Geologist's Hammer: Rock Hammer
A geologist's hammer used to break up rocks,
as well as a scale in the photograph

Usually, some combination of graffiti, lichen, moss, weathering or water stains have intermingled to cover or confuse the surface. In which case, breaking off a piece is the quickest and easiest way to see what is really there (at the risk of flying rock shards).

The other reason, however, is more fundamental. For many rocks and minerals, how they break is nearly as diagnostic as any other observation we can make.

Take, for instance, the difference between shale and slate. Shales are just layered mudstones; other than bedding they have no internal structure. Thus, they tend to break irregularly and often are somewhat crumbly.

In contrasts, slates — which are equally fine-grained — have re-crystallized so that their clay minerals are all aligned. As clays are thin, flat minerals, that means slates split easily into thin, brittle sheets, often ready-made for shingles.

For other sedimentary rocks, breaking them allows an inspection of their sands and sediments, and sometimes of the cements holding them together. Also, many fossils (especially shells and fish) can be found where a rock breaks.

But the real fun starts when we break igneous rocks like granite. Here, the minerals are all intermeshed and grown together. So if you break the rock, you have to break the minerals inside. This is guaranteed to reveal the true colors of those minerals, but it also shows something of how those minerals are put together as well.

Specifically, if you look closely at any broken piece of granite, you will see some dull, glassy minerals and also a number of flat, sparkly minerals. The knee-jerk assumption is that those flat reflectors are crystal faces that happened to be aligned with the break. But, look more closely and you’ll see at least some of those reflectors aren’t flat. They step up or down while still reflecting light at the same angle.
In reality, most of those facets are cleavage planes, places where the minerals broke along a systematic zone of weakness inside the crystal.

As such weaknesses mark variations in the chemical bonding of different atoms, they are repeated in some minerals at small intervals, and with specific orientations. Thus, micas (which have a single cleavage) peel off into thin sheets, and feldspars (which have multiple, intersecting cleavages) break either into tiny, block-like shapes or along stepped facets. On the other hand, minerals without cleavage, like quartz and garnet, do not break flatly and usually show more chipped or irregular surfaces.
So, as spring brings a sparkle to the rocks around us, take a closer look. Some of those glints may be more than just rain or snowmelt.

Rock Hammer Uses

Geologists use their hammers for a variety of purposes in the field, including:

Obtaining fresh rock surfaces: A geologist will use the hammer to break off a piece of rock to expose a fresh surface.
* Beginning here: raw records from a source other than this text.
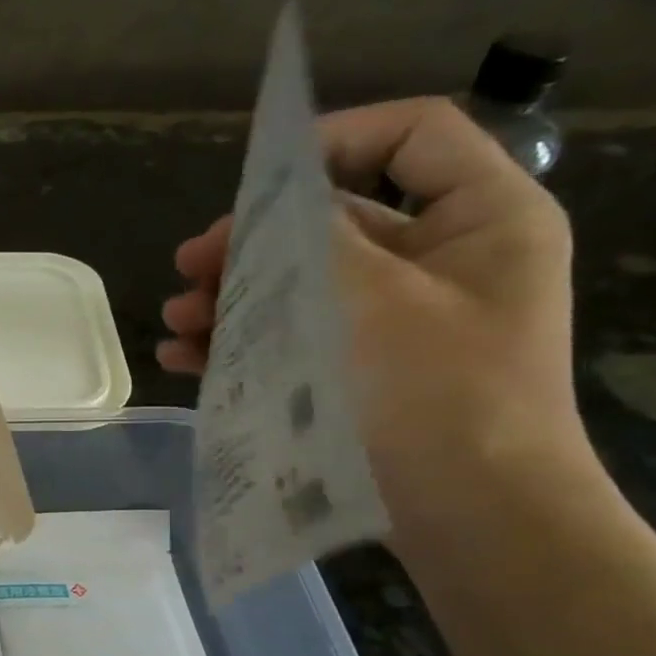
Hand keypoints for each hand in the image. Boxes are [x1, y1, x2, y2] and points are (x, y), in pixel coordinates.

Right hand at [159, 97, 592, 530]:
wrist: (473, 519)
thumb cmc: (436, 395)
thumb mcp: (372, 298)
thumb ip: (318, 235)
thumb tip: (270, 205)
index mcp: (479, 219)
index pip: (411, 136)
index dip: (332, 141)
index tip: (256, 182)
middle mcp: (441, 261)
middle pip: (334, 220)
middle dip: (253, 240)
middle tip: (190, 263)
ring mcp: (398, 322)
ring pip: (302, 284)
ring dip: (234, 295)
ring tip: (177, 319)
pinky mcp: (361, 372)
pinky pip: (296, 338)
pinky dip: (242, 342)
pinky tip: (184, 357)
This fresh surface is then used to determine the rock's composition, bedding orientation, and other features.

Collecting rock and mineral samples: The hammer can be used to break rocks apart in order to collect samples for further analysis in a laboratory.

Testing the hardness of rocks: By striking a rock with the hammer, a geologist can get a sense of how hard the rock is. This information can be helpful in identifying the rock type.

Scaling objects in photographs: Geologists often use their hammers for scale in photographs of rock outcrops. The hammer's size is well-known, so it can provide a reference for the size of the features in the photograph.